FUNDING for the government’s landmark levelling-up promises has been criticised, with MPs labelling the flagship announcement as a “series of rehashed announcements”.
The promise to ‘level up’ forgotten and deprived communities was a key theme of Prime Minister Boris Johnson’s 2019 general election campaign which saw the Tories make huge gains in Labour’s previously impregnable “red wall” heartlands.
Levelling Up Secretary Michael Gove has launched “12 big missions” the Government wants to achieve by 2030 in order to improve the lives of people in the North.
But his Labour counterpart, Lisa Nandy, criticised the Levelling Up White Paper as being a “series of rehashed announcements, some of which are so old they were actually originally made by Gordon Brown when he was the Labour prime minister in 2008”.
While Labour leader Sir Keir Starmer said: “Today’s set of repackaged, rehashed and recycled ‘announcements’ is yet another sign the Conservatives are out of ideas and out of energy."
Levelling Up LIVE: Government announces plan to improve Northern communities
The White Paper sets out 12 wide-ranging national “missions to be achieved by 2030 to be enshrined in a a flagship Levelling Up and Regeneration Bill.
But Mr Gove was asked how much of the money committed to the plans is fresh funding.
He told the BBC: “What we’re doing is we’re taking numbers from a Treasury spreadsheet and transforming it into real change in people’s lives.
“The Chancellor, in the Spending Review, outlined significant increases in public spending in a range of areas – in transport, in support for local government, in education, and health and social care.
“That was money put in, if you like, in departmental bank accounts, and now we are spending that money and it’s being allocated to the mayors and other local leaders who are best placed to drive change in their own communities.”
Ms Nandy said: “So that money is money that is earmarked every year, and it’s just been allocated in this White Paper to the same places that would normally get it – this is rehashed, recycled money.”
Mr Gove suggested he has asked the Chancellor for more cash to play with, telling the BBC: “Well, in this life we never get everything we want, but sometimes you get what you need.”
Andy McDonald, Labour MP for Middlesbrough, is also unconvinced by the funding for the government’s flagship blueprint.
“Levelling up is a blizzard of announcements but with no new money,” he said. “Without it, it’s simply a wish list.”
Read more: North East areas missing out on millions after funding cuts
But he welcomed the news of ambitions to provide more investment for northern communities.
He added: “I do however welcome the commitment to a long term plan and ambitions taking us to 2030 and that’s the right thing to do, but the aspirations around things like transport could be progressed right now.
“For example, in Middlesbrough and across the Tees Valley, we could have the benefit of a London style bus system.
“The powers already exist but are unused by the Tory Mayor Ben Houchen and so passengers continue to pay extortionate bus fares paying £1.30 to travel a few stops that would get you right across London.
“And yes to greater devolution but with it we must have greater transparency and accountability.
What has to stop is central government doling out funding for their favoured places and favoured schemes to the detriment of more impoverished areas and genuinely allow regions to make and implement their own decisions and choices.
“In the final analysis, unless this plan delivers on eradicating poverty, shrinks the grotesque inequalities in this rich country of ours, enables everyone to live dignified and flourishing lives and secures the redistribution of wealth, it will have failed.”
Tory MPs in the North East however are happy with what has been announced.
Reacting to the news Sedgefield’s Tory MP Paul Howell, said: “The challenges we face have been embedded over generations and cannot be dug out overnight, but this White Paper is the next crucial step.
Stockton South’s MP Matt Vickers said “business on Teesside is booming like never before and we are fast becoming the glowing advertisement of this Government’s Levelling Up agenda”.
He praised the £23.9m Town Deal funding Thornaby received last year, the £16.5m for Stockton High Street and £20m for Yarm and Eaglescliffe.
He added: “Long gone are the days when London-centric government policy ruled the roost.
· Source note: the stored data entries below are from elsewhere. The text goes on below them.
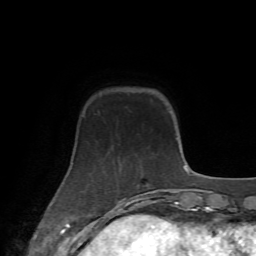
Breast MRI (dynamic contrast-enhanced), one axial slice. Slice 15 of 72 in the series (ordered by position). Cropped to one breast. Dynamic contrast-enhanced series, time point 2 of 7 at this slice position (early post-contrast). 1.5 T. TE 4.2 ms, TR 8.7 ms. 2.2 mm slice thickness. 256 × 256 image matrix, field of view 180 × 180 mm. Female patient.
Outlined on this slice (semi-automatically segmented with operator editing):
- enhancing-tissue mask used for the functional tumour volume (all voxels passing the contrast-enhancement thresholds inside the analysis volume; usually the tumour): bounding box (x1, y1, x2, y2) in pixels: (98, 183, 141, 213)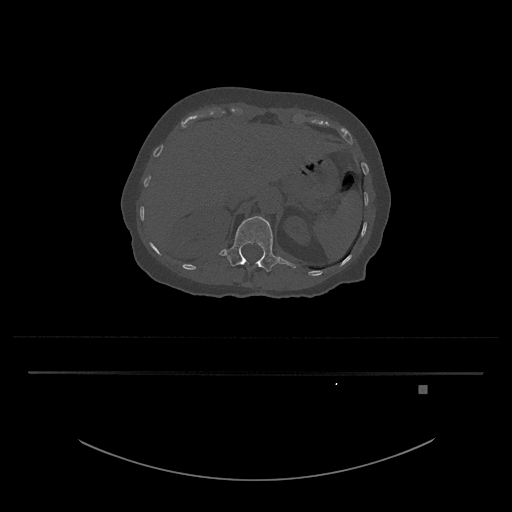
CT including the spine, one axial slice; position 561 of 797 along the scan axis; reconstruction kernel Br40s/3; 120 kVp; bone window (W 1800 / L 400 HU); 0.5 mm slice thickness; 512 × 512 image matrix, field of view 500 × 500 mm. Patient: female, 57 years. From the clinical record (not read from this slice): primary cancer: cervical.
Outlined on this slice (semi-automatically segmented with operator editing):
- L1 vertebra: bounding box [x1, y1, x2, y2] px = [219, 216, 296, 272]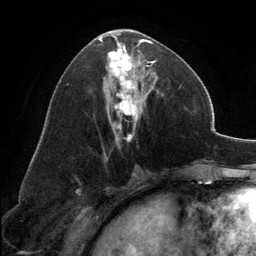
Breast MRI, one axial slice; slice 67 of 134 in the series (ordered by position); cropped to one breast; dynamic contrast-enhanced series, time point 2 of 6 at this slice position (early post-contrast); 3 T; TE 2.8 ms, TR 7.1 ms; 1.2 mm slice thickness; 256 × 256 image matrix, field of view 185 × 185 mm. Female patient.
Structures marked on this image (semi-automatically segmented with operator editing):
- enhancing-tissue mask used for the functional tumour volume (all voxels passing the contrast-enhancement thresholds inside the analysis volume; usually the tumour): bounding box <99,31,157,141> (left, top, right, bottom; pixels)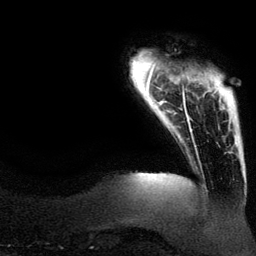
Breast MRI (dynamic contrast-enhanced), one axial slice. Slice 15 of 134 in the series (ordered by position). Cropped to one breast. Dynamic contrast-enhanced series, time point 2 of 6 at this slice position (early post-contrast). 3 T. TE 4.2 ms, TR 7.9 ms. 1.2 mm slice thickness. 256 × 256 image matrix, field of view 200 × 200 mm. Female patient.
Outlined on this slice (semi-automatically segmented with operator editing):
- enhancing-tissue mask used for the functional tumour volume (all voxels passing the contrast-enhancement thresholds inside the analysis volume; usually the tumour): bounding box (x1, y1, x2, y2) in pixels: (188, 75, 225, 133)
The Levelling Up agenda is the only and best way to enrich every region of the country through higher employment, productivity and pay and a focus on infrastructure and welfare in our most left-behind communities.”
Ben Houchen, whose work as metro mayor of the Tees Valley was praised by the Government in its levelling up announcement, said the region has continually benefited since its secession in 2017.
He said: “Teesside, Darlington and Hartlepool is now on the up thanks to the decision taken six-years ago by Whitehall to relinquish power and put it in the hands of local people in my region, and I look forward to other places across the country reaping the benefits of devolution like we have.”
“This White Paper not only cements levelling up across the country, it also delivers more powers for our region so that local people can make more decisions locally rather than politicians or bureaucrats in London.”